Start with a small initial population of users, as would be the case after your site was first launched. Now consider the upper limit of your simulation; how many users will your site have when the simulation completes. The simulation will run until your current population size exceeds your upper limit.

Since we want to take a systematic approach to this simulation, it should occur over intervals. An interval is an arbitrary period of time, over which, your population increases by a certain amount, we’ll call this the growth rate. The bulk of our simulation will occur in these intervals. During an interval, each user has a chance of performing one of the actions associated with our site. You must determine the chance of each action occuring in a realistic manner, which reference to your growth rate. Say you expect your site to grow by 5% a week. What is the probability that each user will post a new thread in that time period?

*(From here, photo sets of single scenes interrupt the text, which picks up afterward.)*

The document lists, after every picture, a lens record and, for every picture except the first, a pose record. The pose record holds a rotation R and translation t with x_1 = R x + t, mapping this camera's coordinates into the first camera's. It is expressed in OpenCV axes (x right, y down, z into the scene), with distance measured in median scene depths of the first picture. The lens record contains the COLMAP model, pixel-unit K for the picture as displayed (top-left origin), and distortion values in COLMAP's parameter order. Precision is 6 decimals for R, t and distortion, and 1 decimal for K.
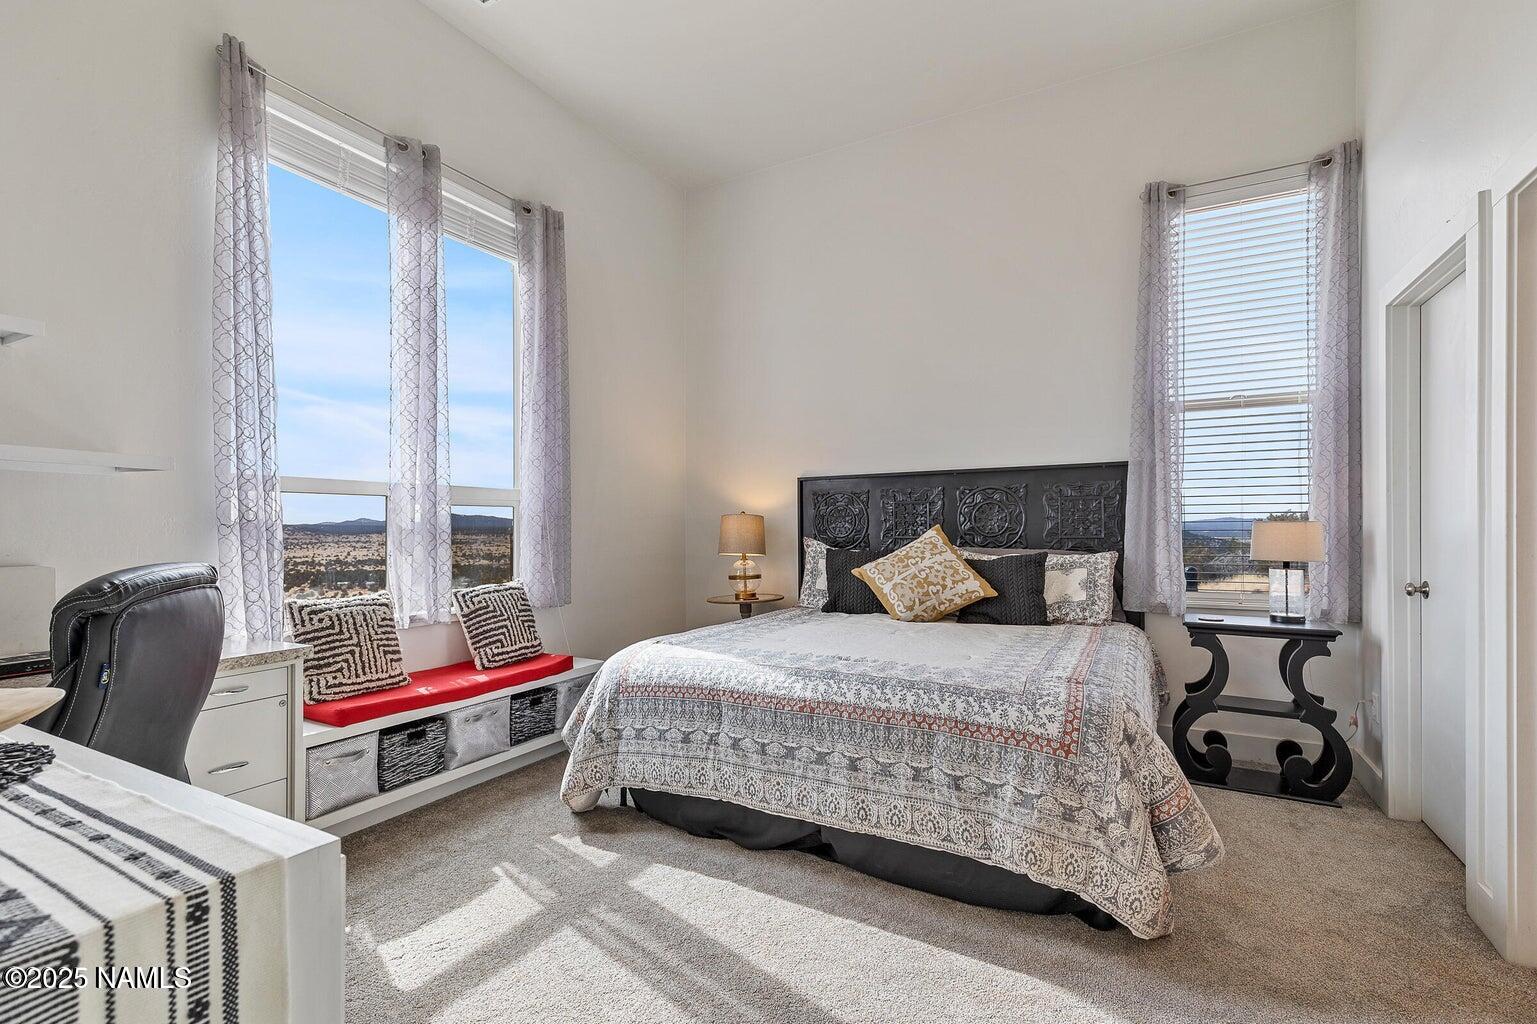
lens RADIAL K [[694.2, 0, 763.6], [0, 694.2, 525.1], [0, 0, 1]] dist [0.008729, -0.000955]
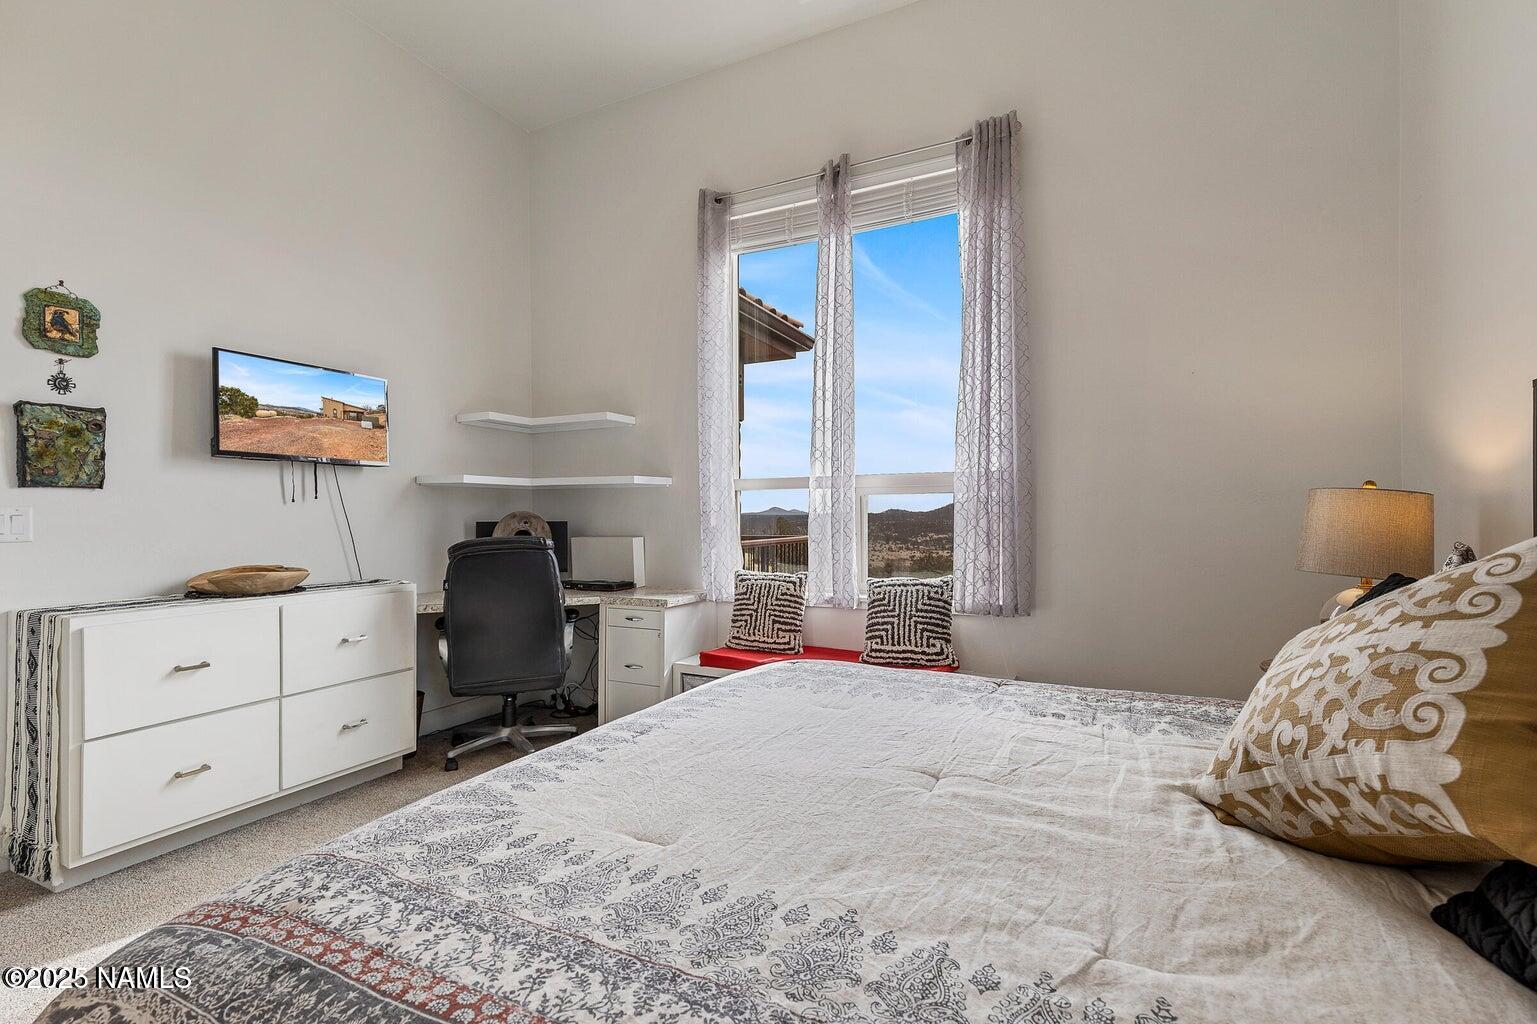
lens RADIAL K [[694.2, 0, 768.0], [0, 694.2, 509.4], [0, 0, 1]] dist [0.008729, -0.000955]
pose [[0.049492, -0.003916, -0.998767, 0.552266], [0.006751, 0.999971, -0.003586, -0.004361], [0.998752, -0.006565, 0.049517, 0.796921]]
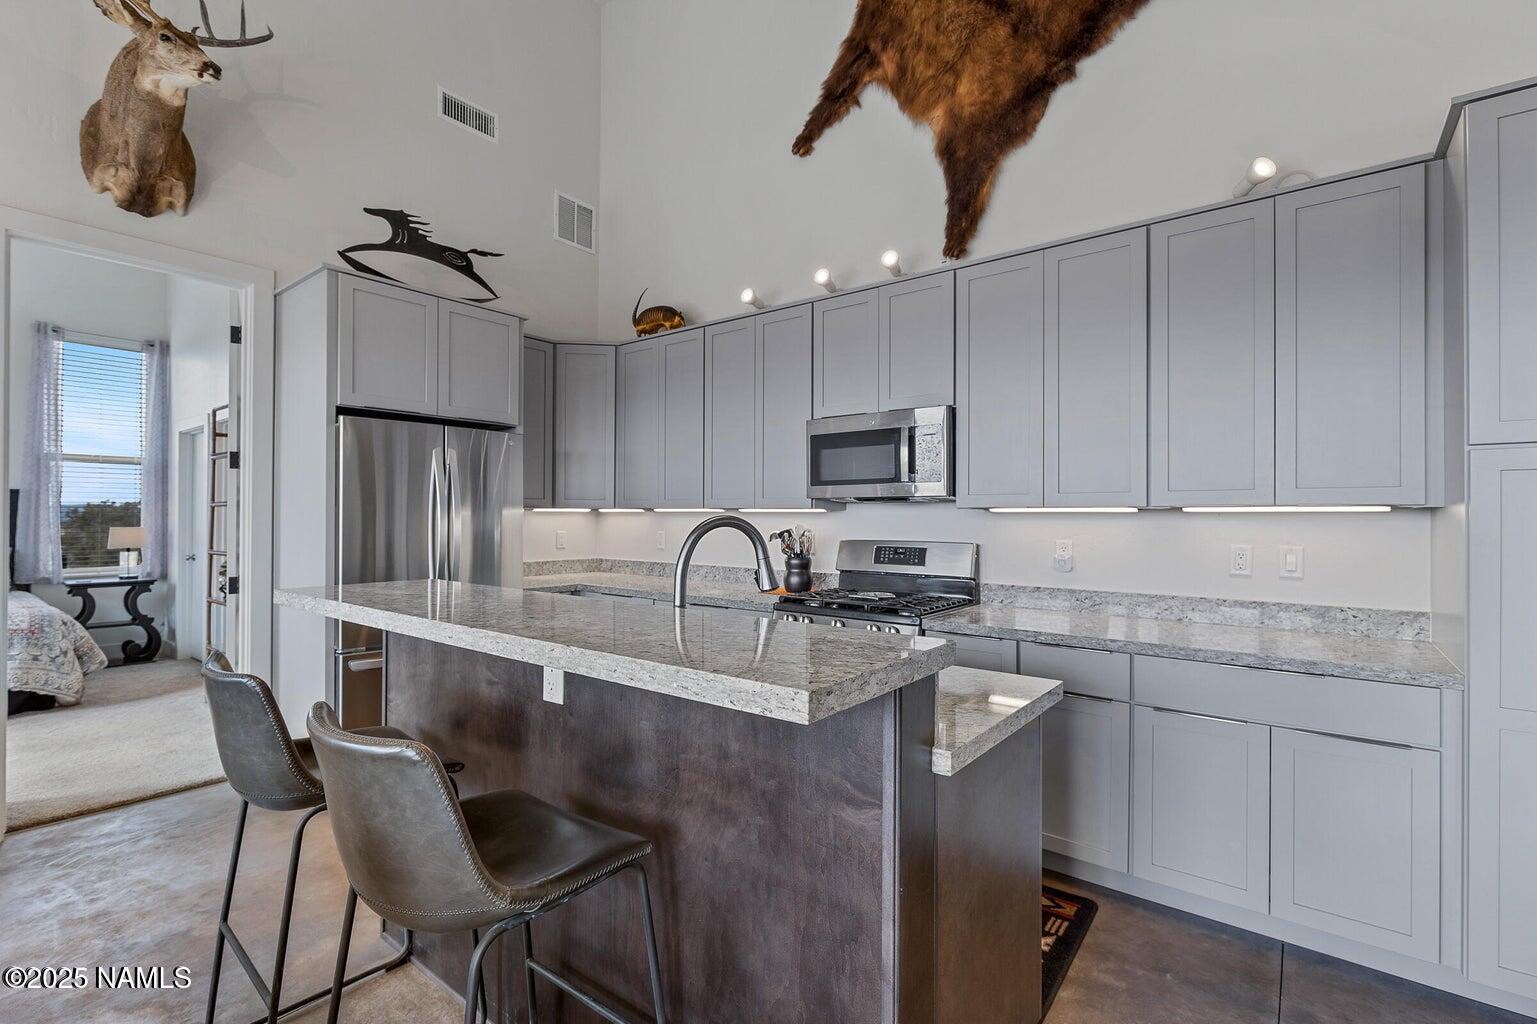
lens RADIAL K [[694.2, 0, 771.5], [0, 694.2, 518.3], [0, 0, 1]] dist [0.008729, -0.000955]
pose [[0.157988, 0.004161, 0.987432, -0.935242], [-0.010153, 0.999945, -0.002589, -0.046162], [-0.987389, -0.009617, 0.158021, -1.130677]]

double population = 10.000;
double maxPopulation = 1000;
double growthRate = 1.05;

while(population <= maxPopulation)
{
     //simulation interval

    population *= growthRate;
}

In the example above, we start with a population size of 10 and we increase that population by 5 percent until it exceeds the max population of 1000. In each interval we must cycle over each user in the population, and determine if that user performs one of our actions, based on the probabilites we determined. We must also remember to generate new users based on how much our population increased. Now that we have a general frame for our simulation, we must generate our initial population and start generating data in our intervals.

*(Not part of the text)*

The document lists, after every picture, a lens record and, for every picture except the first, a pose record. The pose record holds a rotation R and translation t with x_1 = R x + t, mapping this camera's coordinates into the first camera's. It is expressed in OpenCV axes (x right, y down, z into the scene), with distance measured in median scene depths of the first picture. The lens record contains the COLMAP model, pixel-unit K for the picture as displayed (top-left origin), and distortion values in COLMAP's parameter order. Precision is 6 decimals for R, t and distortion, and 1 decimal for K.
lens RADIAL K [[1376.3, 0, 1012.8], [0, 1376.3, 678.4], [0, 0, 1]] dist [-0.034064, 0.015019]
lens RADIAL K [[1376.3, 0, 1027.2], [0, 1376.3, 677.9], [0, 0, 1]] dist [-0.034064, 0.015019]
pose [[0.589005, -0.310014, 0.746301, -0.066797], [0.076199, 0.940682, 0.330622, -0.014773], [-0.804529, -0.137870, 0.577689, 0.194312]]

List commandList = empty list;

List users = empty list;
List threads = empty list; //each thread is assumed to contain a list of comments
List messages = empty list;

double population = 10.000;
double maxPopulation = 1000;
double growthRate = 1.05;

double newThreadChance = .05; //for each user, there is a 2 percent
                                            //that they will post a new thread
double newCommentChance = .30;
double newMessageChance = .05;

//generates random numbers
Random r = new Random();

//generate our initial population
for(int i = 0; i < population; i++)
{
     User u = new User("username", "email", "other info");
     commandList.add(u.toSQL());
     users.add(u);
}

//begin intervals
while(population <= maxPopulation)
{
    //for each user
    for(User u : users)
    {
          if(newThreadChance <= r.nextDouble())
          {
               Thread t = new Thread(u, "title", "content");
               commandList.add(t.toSQL());
               threads.add(t);
          }

          if(newCommentChance <= r.nextDouble())
          {
               //select a random thread
               int index = r.nextInt(threads.size());
               Thread t = threads.get(index);

               Comment c = new Comment(t, u, "content");
               t.addComment(c);
               threads.set(index, t);

               commandList.add(c.toSQL());
          }

          if(newMessageChance <= r.nextDouble())
          {
               //select a random user
               int index = r.nextInt(users.size());
               User recipient = users.get(index);

               Message m = new Message(u, recipient, "subject", "content");
               messages.add(m);
               commandList.add(m.toSQL());
          }
     }

     //increase our population
     for(int i = population; i < population * growthRate; i++)
     {
           User u = new User("username", "email", "other info");
           users.add(u);

           commandList.add(u.toSQL());
      }

     population *= growthRate;
}

The above example is a completed simulation. When it is complete the list commandList will contain a complete list of all of the SQL insert commands, in order, for us to population our database with.

There are some parts of the simulation that I left for the reader to complete on their own. The details of implementing the user, message, thread, and comment objects have been left out. Notice that each of these entities contains a toSQL method. This will simplify the process of converting your objects to SQL. Also, you will have to dump the commandList to a text file so it can be run on your database. This is just one example of how to carry out a simulation. Obviously if you choose to use a non-object oriented approach your implementation will look different.

Once your database is populated you can then navigate your site as if it is teaming with users. This will not only allow you to rate the performance of your site, but allow you to see what it will look like once it has gone into use.